- [Data entries]:
╔══
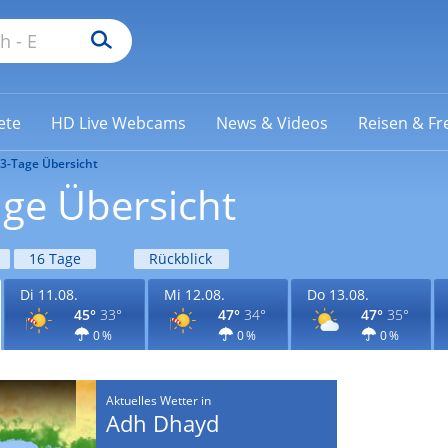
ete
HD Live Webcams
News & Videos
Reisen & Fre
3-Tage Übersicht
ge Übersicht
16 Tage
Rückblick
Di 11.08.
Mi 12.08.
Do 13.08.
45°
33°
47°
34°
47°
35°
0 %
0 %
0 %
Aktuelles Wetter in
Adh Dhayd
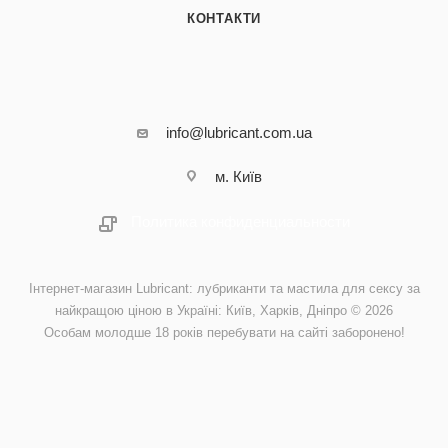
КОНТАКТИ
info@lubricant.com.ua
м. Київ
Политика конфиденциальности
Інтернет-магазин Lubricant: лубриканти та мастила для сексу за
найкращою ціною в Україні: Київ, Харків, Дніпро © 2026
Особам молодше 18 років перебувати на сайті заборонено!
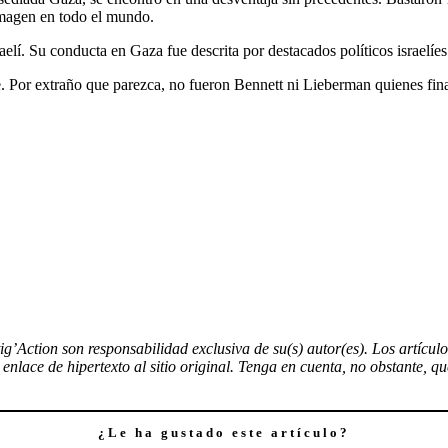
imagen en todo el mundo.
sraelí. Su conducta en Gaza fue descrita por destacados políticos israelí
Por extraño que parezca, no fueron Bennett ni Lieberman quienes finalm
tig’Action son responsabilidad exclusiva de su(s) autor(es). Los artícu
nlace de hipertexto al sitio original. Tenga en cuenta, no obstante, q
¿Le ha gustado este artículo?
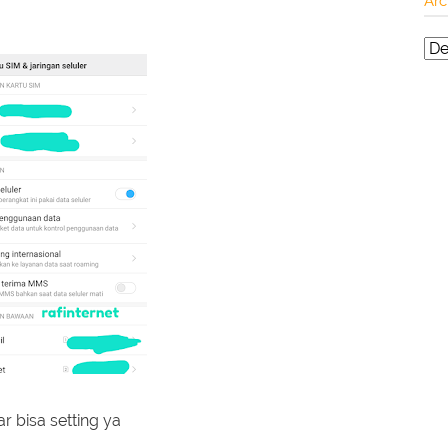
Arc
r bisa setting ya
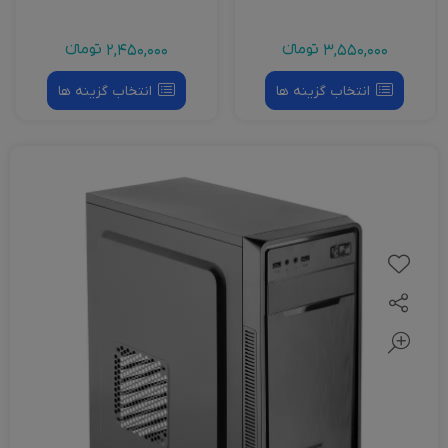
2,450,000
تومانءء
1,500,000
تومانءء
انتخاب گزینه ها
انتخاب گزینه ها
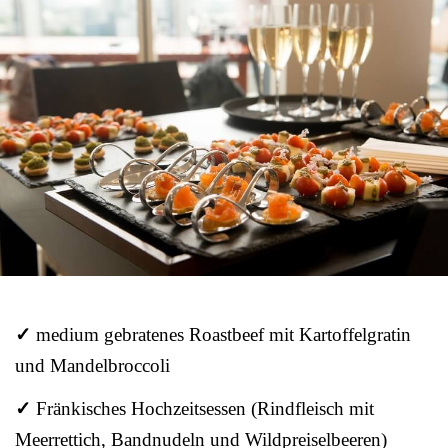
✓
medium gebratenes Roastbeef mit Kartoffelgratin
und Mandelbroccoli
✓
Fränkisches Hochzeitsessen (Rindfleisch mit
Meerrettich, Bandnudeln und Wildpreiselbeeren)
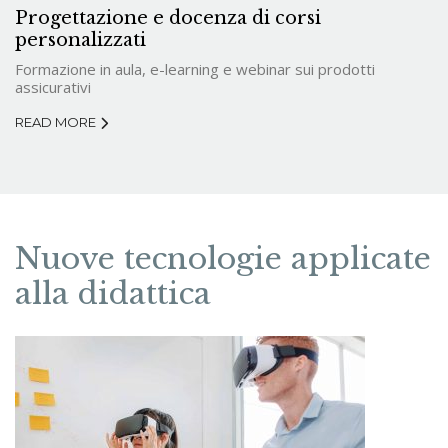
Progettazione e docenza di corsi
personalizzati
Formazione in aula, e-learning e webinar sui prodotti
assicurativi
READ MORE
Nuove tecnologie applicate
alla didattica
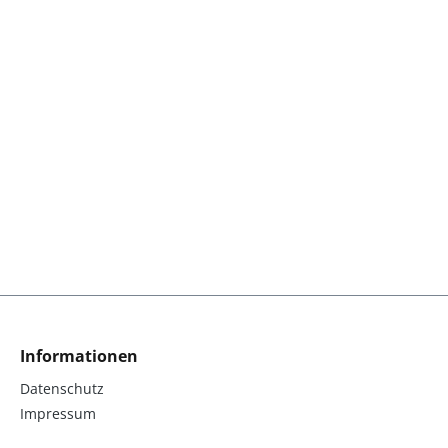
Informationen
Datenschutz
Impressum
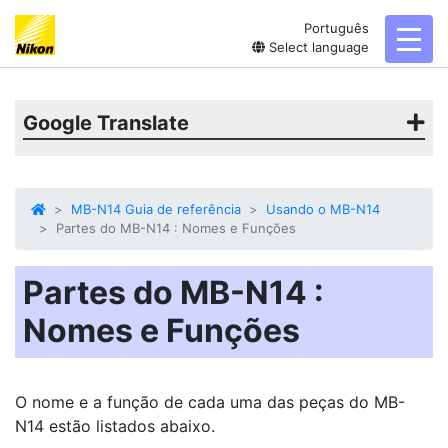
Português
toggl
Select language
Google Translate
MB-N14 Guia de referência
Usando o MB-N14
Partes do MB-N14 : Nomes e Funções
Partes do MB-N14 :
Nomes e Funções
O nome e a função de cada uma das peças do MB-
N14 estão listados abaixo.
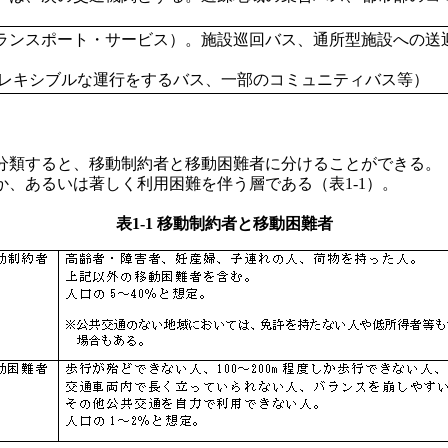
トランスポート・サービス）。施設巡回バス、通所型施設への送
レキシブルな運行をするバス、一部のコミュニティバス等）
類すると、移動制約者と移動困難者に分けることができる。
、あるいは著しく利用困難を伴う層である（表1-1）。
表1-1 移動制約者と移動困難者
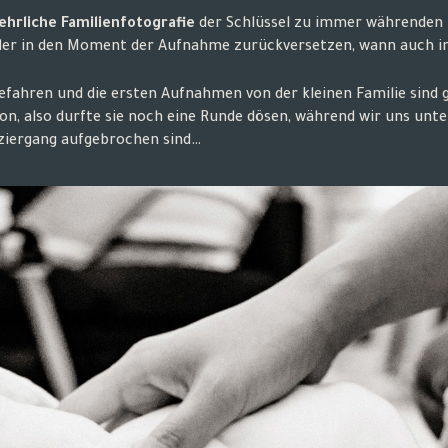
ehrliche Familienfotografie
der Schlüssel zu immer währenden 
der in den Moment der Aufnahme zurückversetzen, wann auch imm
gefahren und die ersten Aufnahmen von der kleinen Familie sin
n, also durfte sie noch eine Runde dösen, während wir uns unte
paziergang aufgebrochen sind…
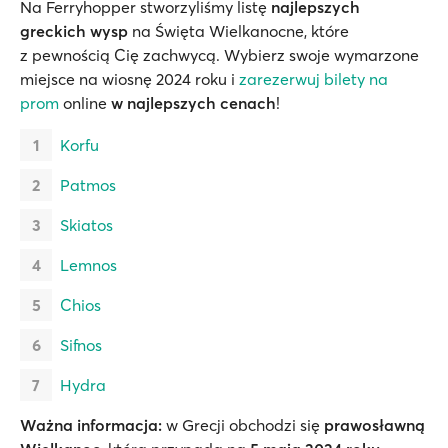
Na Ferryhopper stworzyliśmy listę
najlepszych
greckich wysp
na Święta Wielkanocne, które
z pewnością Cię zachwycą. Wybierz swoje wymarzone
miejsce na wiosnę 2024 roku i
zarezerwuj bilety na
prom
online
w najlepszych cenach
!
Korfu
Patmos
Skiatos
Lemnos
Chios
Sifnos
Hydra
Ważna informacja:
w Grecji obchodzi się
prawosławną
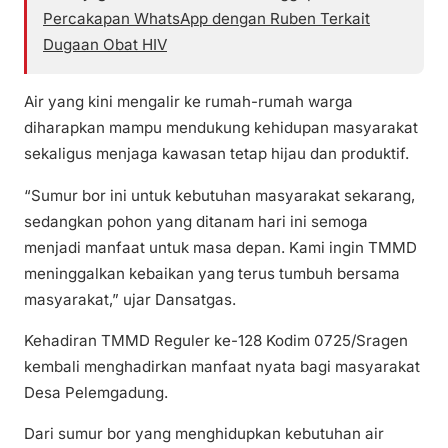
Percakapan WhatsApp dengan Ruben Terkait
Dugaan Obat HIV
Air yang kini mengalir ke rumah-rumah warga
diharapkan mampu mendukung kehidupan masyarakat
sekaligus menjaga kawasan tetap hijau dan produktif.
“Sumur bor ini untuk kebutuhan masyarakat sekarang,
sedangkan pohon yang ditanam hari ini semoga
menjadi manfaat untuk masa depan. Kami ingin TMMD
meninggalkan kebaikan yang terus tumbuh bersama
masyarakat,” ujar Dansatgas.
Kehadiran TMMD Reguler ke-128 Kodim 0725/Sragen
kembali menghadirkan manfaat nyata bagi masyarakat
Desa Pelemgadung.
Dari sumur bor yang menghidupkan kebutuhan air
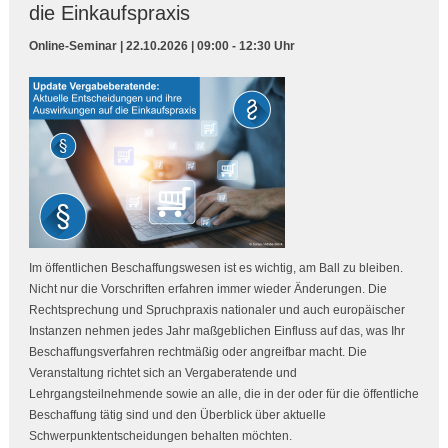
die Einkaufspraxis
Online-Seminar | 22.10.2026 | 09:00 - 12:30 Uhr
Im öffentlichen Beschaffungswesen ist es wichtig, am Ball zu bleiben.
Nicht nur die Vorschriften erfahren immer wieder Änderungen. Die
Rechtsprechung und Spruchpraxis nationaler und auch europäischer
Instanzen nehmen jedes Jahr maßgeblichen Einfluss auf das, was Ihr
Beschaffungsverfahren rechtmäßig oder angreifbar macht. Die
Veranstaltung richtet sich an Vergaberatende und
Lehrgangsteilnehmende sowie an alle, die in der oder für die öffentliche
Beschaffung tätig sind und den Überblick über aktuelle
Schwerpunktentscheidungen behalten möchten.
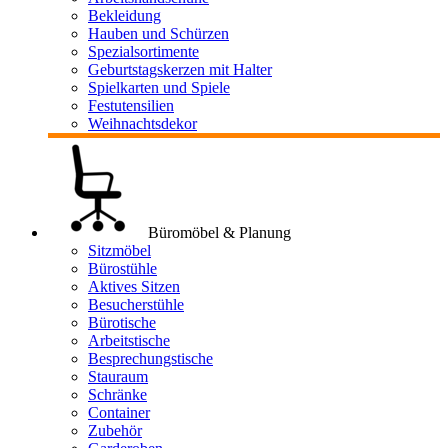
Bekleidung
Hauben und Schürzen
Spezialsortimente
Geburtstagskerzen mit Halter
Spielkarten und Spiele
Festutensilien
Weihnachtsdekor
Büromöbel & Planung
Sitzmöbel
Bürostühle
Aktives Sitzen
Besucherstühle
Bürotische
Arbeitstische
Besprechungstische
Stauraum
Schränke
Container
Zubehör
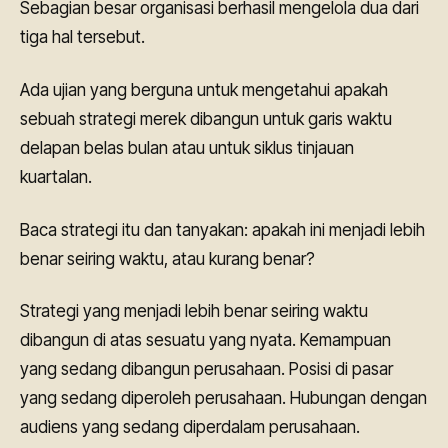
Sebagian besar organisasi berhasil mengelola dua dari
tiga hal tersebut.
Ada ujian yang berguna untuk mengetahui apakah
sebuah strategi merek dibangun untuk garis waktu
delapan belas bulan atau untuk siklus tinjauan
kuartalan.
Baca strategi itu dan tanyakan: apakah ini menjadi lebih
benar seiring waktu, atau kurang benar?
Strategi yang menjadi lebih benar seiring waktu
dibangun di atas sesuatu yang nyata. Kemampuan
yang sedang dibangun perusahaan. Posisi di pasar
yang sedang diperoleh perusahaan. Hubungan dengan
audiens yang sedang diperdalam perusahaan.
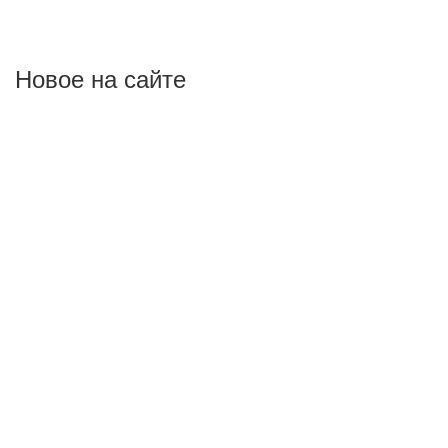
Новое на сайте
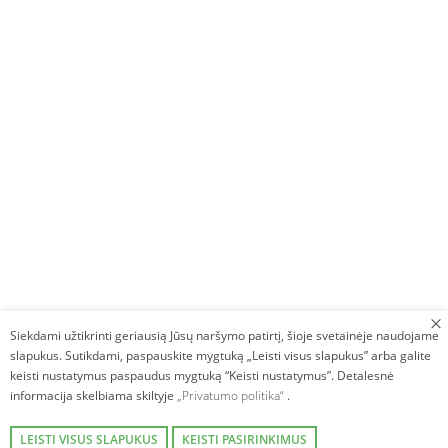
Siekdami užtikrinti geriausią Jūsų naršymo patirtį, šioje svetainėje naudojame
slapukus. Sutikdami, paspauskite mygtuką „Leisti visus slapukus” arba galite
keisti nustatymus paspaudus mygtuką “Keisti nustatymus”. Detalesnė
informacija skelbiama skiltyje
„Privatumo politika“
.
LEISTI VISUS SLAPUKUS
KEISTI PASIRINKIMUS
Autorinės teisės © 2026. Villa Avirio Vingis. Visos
╚══
- [Directions]:
Quote the records above in full, dropping each picture.

- [Response]:
ete
HD Live Webcams
News & Videos
Reisen & Fre
3-Tage Übersicht
ge Übersicht
16 Tage
Rückblick
Di 11.08.
Mi 12.08.
Do 13.08.
45°
33°
47°
34°
47°
35°
0 %
0 %
0 %
Aktuelles Wetter in
Adh Dhayd
КОНТАКТИ
info@lubricant.com.ua
м. Київ
Политика конфиденциальности
Інтернет-магазин Lubricant: лубриканти та мастила для сексу за
найкращою ціною в Україні: Київ, Харків, Дніпро © 2026
Особам молодше 18 років перебувати на сайті заборонено!
imagen en todo el mundo.
sraelí. Su conducta en Gaza fue descrita por destacados políticos israelí
Por extraño que parezca, no fueron Bennett ni Lieberman quienes finalm
tig’Action son responsabilidad exclusiva de su(s) autor(es). Los artícu
nlace de hipertexto al sitio original. Tenga en cuenta, no obstante, q
¿Le ha gustado este artículo?
Arc
r bisa setting ya
2,450,000
تومانءء
1,500,000
تومانءء
انتخاب گزینه ها
انتخاب گزینه ها
✓
medium gebratenes Roastbeef mit Kartoffelgratin
und Mandelbroccoli
✓
Fränkisches Hochzeitsessen (Rindfleisch mit
Meerrettich, Bandnudeln und Wildpreiselbeeren)
Progettazione e docenza di corsi
personalizzati
Formazione in aula, e-learning e webinar sui prodotti
assicurativi
READ MORE
Nuove tecnologie applicate
alla didattica
Informationen
Datenschutz
Impressum
Português
toggl
Select language
Google Translate
MB-N14 Guia de referência
Usando o MB-N14
Partes do MB-N14 : Nomes e Funções
Partes do MB-N14 :
Nomes e Funções
O nome e a função de cada uma das peças do MB-
N14 estão listados abaixo.
トランスポート・サービス）。施設巡回バス、通所型施設への送
レキシブルな運行をするバス、一部のコミュニティバス等）
類すると、移動制約者と移動困難者に分けることができる。
、あるいは著しく利用困難を伴う層である（表1-1）。
表1-1 移動制約者と移動困難者
ehrliche Familienfotografie
der Schlüssel zu immer währenden 
der in den Moment der Aufnahme zurückversetzen, wann auch imm
gefahren und die ersten Aufnahmen von der kleinen Familie sin
n, also durfte sie noch eine Runde dösen, während wir uns unte
paziergang aufgebrochen sind…
Na Ferryhopper stworzyliśmy listę
najlepszych
greckich wysp
na Święta Wielkanocne, które
z pewnością Cię zachwycą. Wybierz swoje wymarzone
miejsce na wiosnę 2024 roku i
zarezerwuj bilety na
prom
online
w najlepszych cenach
!
Korfu
Patmos
Skiatos
Lemnos
Chios
Sifnos
Hydra
Ważna informacja:
w Grecji obchodzi się
prawosławną
Percakapan WhatsApp dengan Ruben Terkait
Dugaan Obat HIV
Air yang kini mengalir ke rumah-rumah warga
diharapkan mampu mendukung kehidupan masyarakat
sekaligus menjaga kawasan tetap hijau dan produktif.
“Sumur bor ini untuk kebutuhan masyarakat sekarang,
sedangkan pohon yang ditanam hari ini semoga
menjadi manfaat untuk masa depan. Kami ingin TMMD
meninggalkan kebaikan yang terus tumbuh bersama
masyarakat,” ujar Dansatgas.
Kehadiran TMMD Reguler ke-128 Kodim 0725/Sragen
kembali menghadirkan manfaat nyata bagi masyarakat
Desa Pelemgadung.
Dari sumur bor yang menghidupkan kebutuhan air
die Einkaufspraxis
Online-Seminar | 22.10.2026 | 09:00 - 12:30 Uhr
Im öffentlichen Beschaffungswesen ist es wichtig, am Ball zu bleiben.
Nicht nur die Vorschriften erfahren immer wieder Änderungen. Die
Rechtsprechung und Spruchpraxis nationaler und auch europäischer
Instanzen nehmen jedes Jahr maßgeblichen Einfluss auf das, was Ihr
Beschaffungsverfahren rechtmäßig oder angreifbar macht. Die
Veranstaltung richtet sich an Vergaberatende und
Lehrgangsteilnehmende sowie an alle, die in der oder für die öffentliche
Beschaffung tätig sind und den Überblick über aktuelle
Schwerpunktentscheidungen behalten möchten.
Bekleidung
Hauben und Schürzen
Spezialsortimente
Geburtstagskerzen mit Halter
Spielkarten und Spiele
Festutensilien
Weihnachtsdekor
Büromöbel & Planung
Sitzmöbel
Bürostühle
Aktives Sitzen
Besucherstühle
Bürotische
Arbeitstische
Besprechungstische
Stauraum
Schränke
Container
Zubehör
Sebagian besar organisasi berhasil mengelola dua dari
tiga hal tersebut.
Ada ujian yang berguna untuk mengetahui apakah
sebuah strategi merek dibangun untuk garis waktu
delapan belas bulan atau untuk siklus tinjauan
kuartalan.
Baca strategi itu dan tanyakan: apakah ini menjadi lebih
benar seiring waktu, atau kurang benar?
Strategi yang menjadi lebih benar seiring waktu
dibangun di atas sesuatu yang nyata. Kemampuan
yang sedang dibangun perusahaan. Posisi di pasar
yang sedang diperoleh perusahaan. Hubungan dengan
audiens yang sedang diperdalam perusahaan.
Новое на сайте
Siekdami užtikrinti geriausią Jūsų naršymo patirtį, šioje svetainėje naudojame
slapukus. Sutikdami, paspauskite mygtuką „Leisti visus slapukus” arba galite
keisti nustatymus paspaudus mygtuką “Keisti nustatymus”. Detalesnė
informacija skelbiama skiltyje
„Privatumo politika“
.
LEISTI VISUS SLAPUKUS
KEISTI PASIRINKIMUS
Autorinės teisės © 2026. Villa Avirio Vingis. Visos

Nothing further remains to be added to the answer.